Who is this third? She wondered. Her Master told her not of this. She hesitated, not certain if she should go further. Acutely aware that her Master wanted her cousin and the male sorcerer dead, or captured and submissive, she was determined to please him.
She pressed closer, trying to learn about this third person. The first thing she sensed was her youth; the third was but a child. Then she realized how fortunate an opportunity this was, for a young girl would not have the ability to protect herself, as would the other two. She pushed herself toward the child, carefully testing as she went. At the same time, she sent the skerl-thing down the tree, toward the lean-to, to get a closer look at the child.
<><><>
Areenna’s eyes snapped open at the combination of Gaalrie’s urgent call and the pressure in the center of her forehead, as a sense of danger rushed through her. At the same time, Duv jumped up and let go with a loud warning growl.
Areenna joined instantaneously with Gaalrie and through her aoutem’s eyes, watched the strange skerl-like creature drop to the ground and turn toward the lean-to. She pushed her senses at it and when she did, she hit a block and knew the creature was under the control of another.
Lessig! Reacting instantly, she sent a powerful flashing thought to Mikaal, who woke immediately and joined with her, his mind alert and aware. Neleh joined them then, and as the heat flared within Areenna, she called up her weapon of light. Mikaal joined her, his body fairly exploding with the heat of his powers as flames formed around his hands. Neleh reached out to Areenna and Mikaal the instant before they released their powers and took their weapons into herself. Standing, she dove out from the lean-to and, as she somersaulted to her feet, raised both arms and pointed her fingers at the creature. The night burst with light when she released a stream of white and blue light surrounded by orange-red flames. Faster than the eye could follow, the skerl-creature erupted in flames and then, screaming as the fire ate at it, disappeared with a loud crack. Not an ash remained.
Turning at the same time, Areenna and Mikaal stared at each other. Did y
ou do that? Areenna asked Mikaal.
Mikaal shook his head and turned to Neleh. How? He projected, staring deeply into her pale eyes.
Neleh’s shoulders rose and fell. I know not how, only that it felt right, that it was what I was supposed to do.
Mikaal stared at his ward. “We will talk of this later. For now there is more to worry about. Lessig has found us, and discovered a way to penetrate our block. We cannot stay here.”
Areenna shook her head. “There is no other place. And no, she did not penetrate our block, the animal did, she but hid within it.”
Still we cannot take a chance. There will be another of her creatures. She will not give up.

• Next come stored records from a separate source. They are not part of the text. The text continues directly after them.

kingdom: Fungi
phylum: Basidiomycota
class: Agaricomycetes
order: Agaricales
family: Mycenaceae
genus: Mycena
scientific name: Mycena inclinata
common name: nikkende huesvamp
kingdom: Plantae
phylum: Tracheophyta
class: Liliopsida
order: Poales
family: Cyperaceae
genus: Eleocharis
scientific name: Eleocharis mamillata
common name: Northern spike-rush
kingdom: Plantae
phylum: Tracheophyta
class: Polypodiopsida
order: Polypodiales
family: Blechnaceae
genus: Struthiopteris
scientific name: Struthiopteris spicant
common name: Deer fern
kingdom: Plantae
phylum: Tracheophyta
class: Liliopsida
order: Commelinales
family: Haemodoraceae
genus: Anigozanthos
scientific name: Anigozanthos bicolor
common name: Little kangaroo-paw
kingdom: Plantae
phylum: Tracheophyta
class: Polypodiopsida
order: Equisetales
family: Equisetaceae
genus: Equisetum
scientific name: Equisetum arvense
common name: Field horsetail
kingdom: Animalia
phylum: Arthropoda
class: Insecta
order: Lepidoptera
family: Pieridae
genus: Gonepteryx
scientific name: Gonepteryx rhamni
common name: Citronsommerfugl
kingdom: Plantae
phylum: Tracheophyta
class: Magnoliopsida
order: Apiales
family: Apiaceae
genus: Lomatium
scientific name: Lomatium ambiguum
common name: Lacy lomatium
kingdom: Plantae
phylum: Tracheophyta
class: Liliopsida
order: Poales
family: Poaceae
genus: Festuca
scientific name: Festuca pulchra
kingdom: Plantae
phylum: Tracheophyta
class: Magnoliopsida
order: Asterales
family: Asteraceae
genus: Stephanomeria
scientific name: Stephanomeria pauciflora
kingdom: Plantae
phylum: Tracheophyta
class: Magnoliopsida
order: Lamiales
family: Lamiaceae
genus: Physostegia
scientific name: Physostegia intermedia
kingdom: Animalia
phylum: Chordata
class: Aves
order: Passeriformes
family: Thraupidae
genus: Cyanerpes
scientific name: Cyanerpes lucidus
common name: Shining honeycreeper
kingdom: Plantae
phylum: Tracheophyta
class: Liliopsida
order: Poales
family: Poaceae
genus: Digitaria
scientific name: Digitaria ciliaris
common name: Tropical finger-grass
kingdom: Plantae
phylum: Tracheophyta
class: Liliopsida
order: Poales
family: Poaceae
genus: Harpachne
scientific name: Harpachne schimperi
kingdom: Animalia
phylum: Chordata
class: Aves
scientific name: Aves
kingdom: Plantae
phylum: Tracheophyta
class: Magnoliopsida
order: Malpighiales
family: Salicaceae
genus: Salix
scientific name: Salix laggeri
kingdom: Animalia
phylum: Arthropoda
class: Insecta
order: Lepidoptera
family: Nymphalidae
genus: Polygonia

Mikaal closed the distance between them and gently pulled Areenna to him. He wrapped his arms around her, holding her close against him when she silently said, When we are awake, she cannot get near us. When we sleep, we are more vulnerable: but we have our aoutems, and they will protect us as they always do. You must trust in yourself and in me. We will accomplish what we came here to do.
Still in his arms, and with the heat from his body pressing against her, Areenna could barely think, the warmth of his body was overwhelming. They’d spent the last days staying physically away from each other because of this. She took in a deep breath, leaned forward, and grazed her lips across his. Then she stepped back and out of his hold.
We have learned much tonight.
Neleh?
Yes. Tomorrow we explore more fully. Areenna turned to look for Neleh, who was sitting on the ground outside the lean-to, hugging the rantor, her face buried in Duv’s fur.
“Neleh,” Areenna called aloud.
Neleh lifted her head. “Come back. We need some sleep this night.”
Neleh stood and walked slowly back. “How did she get through?”
“By hiding within the animal,” Mikaal responded. “Which is why we will ask our aoutems to watch through the night.”